Online Program

Knowledge, Attitudes, and Beliefs Related to Hypertension and High Cholesterol Self-Management among African American Men living in the Southeastern United States

Tuesday, November 3, 2015 : 3:30 p.m. - 3:50 p.m.

Everett Long, PhD, National Center for Chronic Disease Prevention and Health Promotion, Centers for Disease Control and Prevention Foundation, Atlanta, GA
Monica Ponder, MS, MSPH, National Center for Chronic Disease Prevention and Health Promotion, Centers for Disease Control and Prevention, Atlanta, GA
Stephanie Bernard, MPH, PHD, National Center for Chronic Disease and Health Promotion, Centers for Disease Control and Prevention, Atlanta, GA
Rashon Lane, MA, Division for Heart Disease and Stroke Prevention, Centers for Disease Control and Prevention, Atlanta, GA
African American men are 25% more likely to die from heart disease than their White counterparts. Perceptions of illness directly affect behaviors related to managing cardiovascular disease, and it is crucial to understand these perceptions held by specific groups.  This qualitative study was done to explore knowledge, attitudes, and beliefs regarding hypertension and high cholesterol management among a group of African American men ages 40-65, living in the Southeastern U.S.  Analysis was conducted using data from in-person focus groups (N=34). Findings revealed a high level of knowledge concerning self-management of high blood pressure, but less knowledge about cholesterol self-management. Perceived severity of both diseases was minimized when compared to other health or life issues. Barriers to disease management included side effects of medications and the desire to maintain unhealthy diets. Facilitators included social support and the desire to provide for one’s family. Cultural implications involved the importance of food in daily life and social settings. Participants also discussed how notions of masculinity affected disease management—medication sexual side effects, desire to set healthy examples for children, and lack of health discussions with African American male peers. The illness perceptions of African American men in the Southeast regarding cardiovascular disease reflect many of the concerns expressed by the general African American population with chronic diseases. However, public health practitioners and health care providers addressing the needs of this population should consider incorporating policies and procedures that take into account cultural implications and notions of masculinity, which can hinder effective disease management.

Learning Areas:

Chronic disease management and prevention
Diversity and culture

Learning Objectives:
Describe the knowledge, attitudes, and beliefs of chronic disease of a group of African American men in the Southeastern U.S. Discuss the implications of race, masculinity, and regional culture on chronic disease managment for African American men with chronic diseases in the southeastern U.S.

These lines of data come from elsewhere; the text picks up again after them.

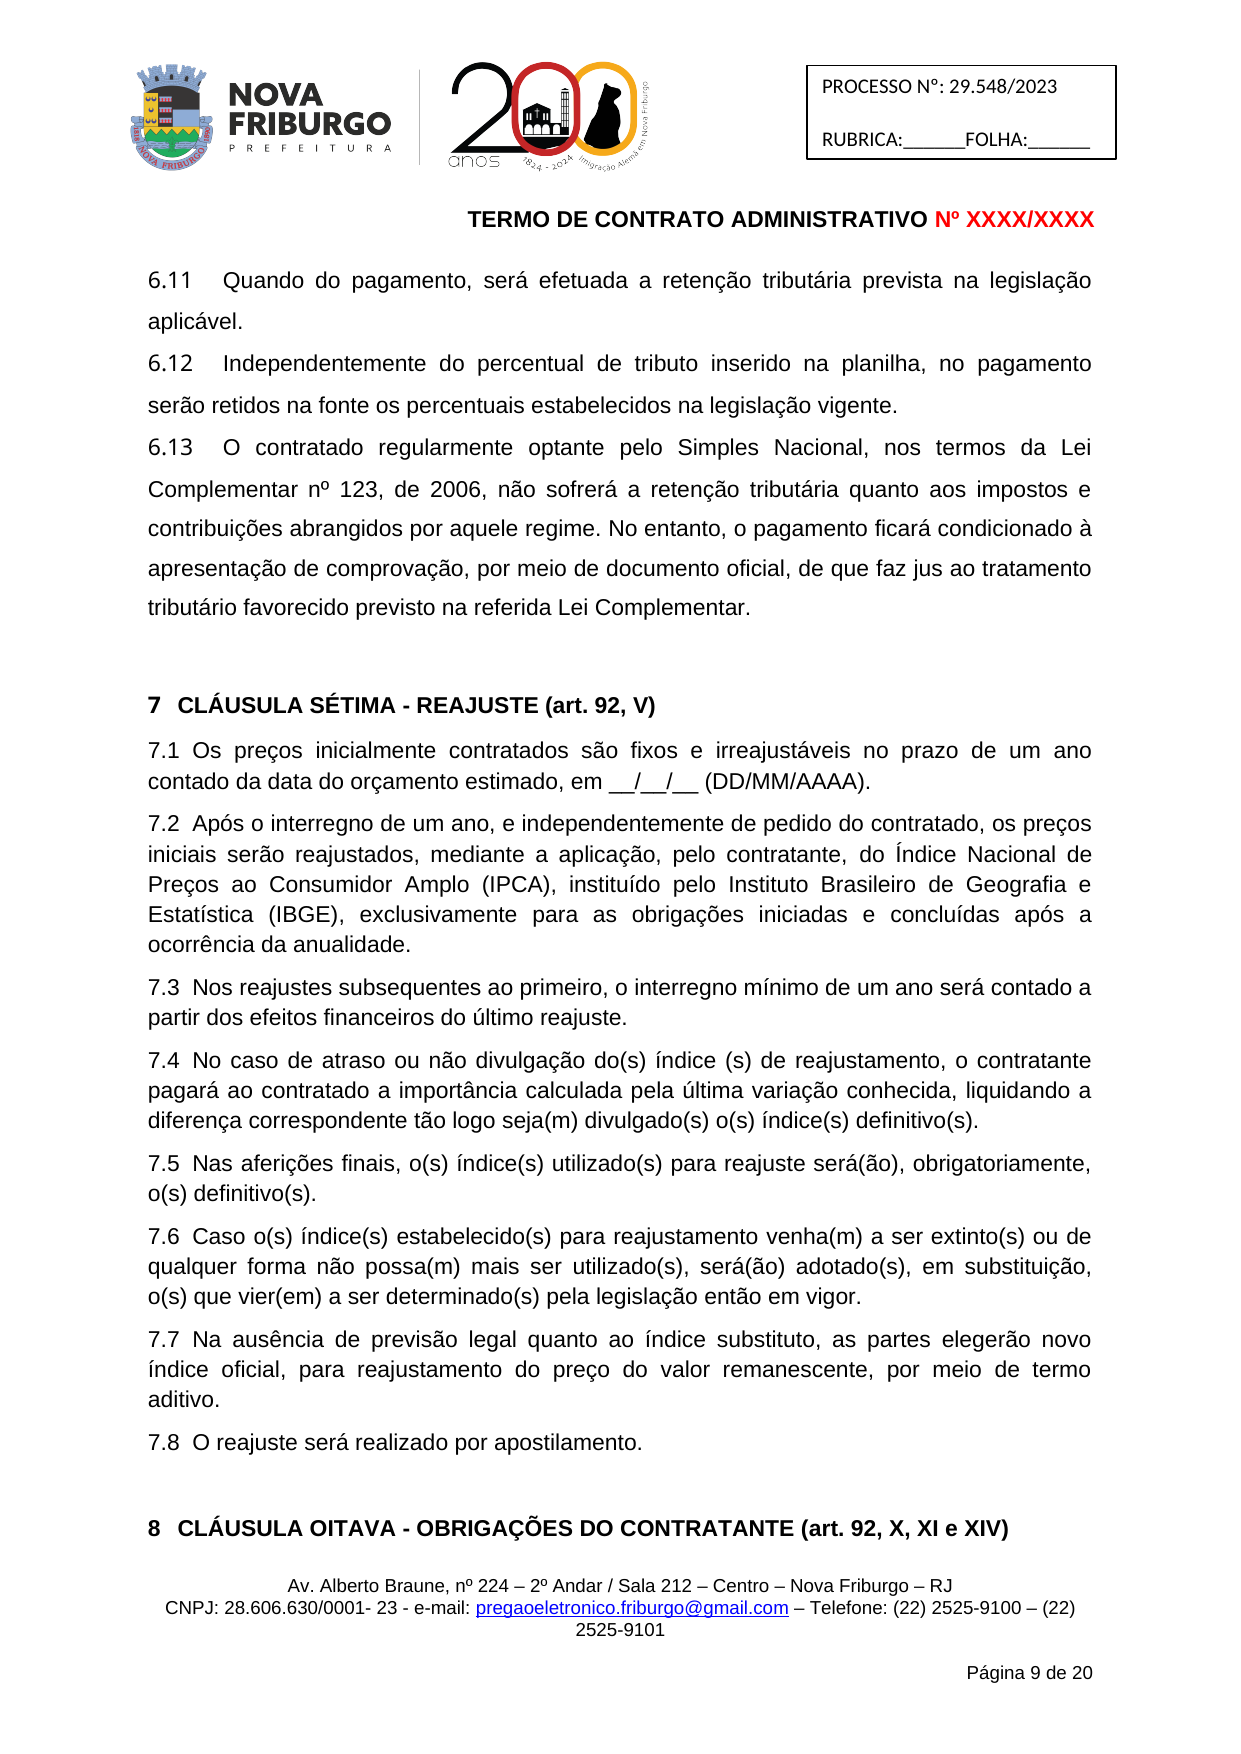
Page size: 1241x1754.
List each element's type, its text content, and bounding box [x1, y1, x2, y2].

list Independentemente do percentual de tributo inserido na planilha, no pagamento serão retidos na fonte os percentuais estabelecidos na legislação vigente. [148, 347, 1092, 418]
list Após o interregno de um ano, e independentemente de pedido do contratado, os preços iniciais serão reajustados, mediante a aplicação, pelo contratante, do Índice Nacional de Preços ao Consumidor Amplo (IPCA), instituído pelo Instituto Brasileiro de Geografia e Estatística (IBGE), exclusivamente para as obrigações iniciadas e concluídas após a ocorrência da anualidade. [148, 810, 1092, 957]
list Os preços inicialmente contratados são fixos e irreajustáveis no prazo de um ano contado da data do orçamento estimado, em __/__/__ (DD/MM/AAAA). [148, 737, 1092, 794]
list No caso de atraso ou não divulgação do(s) índice (s) de reajustamento, o contratante pagará ao contratado a importância calculada pela última variação conhecida, liquidando a diferença correspondente tão logo seja(m) divulgado(s) o(s) índice(s) definitivo(s). [148, 1047, 1092, 1133]
list Na ausência de previsão legal quanto ao índice substituto, as partes elegerão novo índice oficial, para reajustamento do preço do valor remanescente, por meio de termo aditivo. [148, 1326, 1092, 1413]
list O reajuste será realizado por apostilamento. [148, 1429, 1092, 1455]
list CLÁUSULA OITAVA - OBRIGAÇÕES DO CONTRATANTE (art. 92, X, XI e XIV) [148, 1514, 1092, 1541]
list Quando do pagamento, será efetuada a retenção tributária prevista na legislação aplicável. [148, 263, 1092, 334]
picture [103, 29, 681, 200]
list CLÁUSULA SÉTIMA - REAJUSTE (art. 92, V) [148, 689, 1092, 720]
list Caso o(s) índice(s) estabelecido(s) para reajustamento venha(m) a ser extinto(s) ou de qualquer forma não possa(m) mais ser utilizado(s), será(ão) adotado(s), em substituição, o(s) que vier(em) a ser determinado(s) pela legislação então em vigor. [148, 1223, 1092, 1309]
list Nos reajustes subsequentes ao primeiro, o interregno mínimo de um ano será contado a partir dos efeitos financeiros do último reajuste. [148, 974, 1092, 1030]
list Nas aferições finais, o(s) índice(s) utilizado(s) para reajuste será(ão), obrigatoriamente, o(s) definitivo(s). [148, 1150, 1092, 1206]
list O contratado regularmente optante pelo Simples Nacional, nos termos da Lei Complementar nº 123, de 2006, não sofrerá a retenção tributária quanto aos impostos e contribuições abrangidos por aquele regime. No entanto, o pagamento ficará condicionado à apresentação de comprovação, por meio de documento oficial, de que faz jus ao tratamento tributário favorecido previsto na referida Lei Complementar. [148, 431, 1092, 620]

Keyword(s): Chronic Disease Management and Care, African American

Presenting author's disclosure statement:

Qualified on the content I am responsible for because: I am a professional health communicator and employee of the CDC. I served as the campaign manager and program manager for the project being presented.
Any relevant financial relationships? No

I agree to comply with the American Public Health Association Conflict of Interest and Commercial Support Guidelines, and to disclose to the participants any off-label or experimental uses of a commercial product or service discussed in my presentation.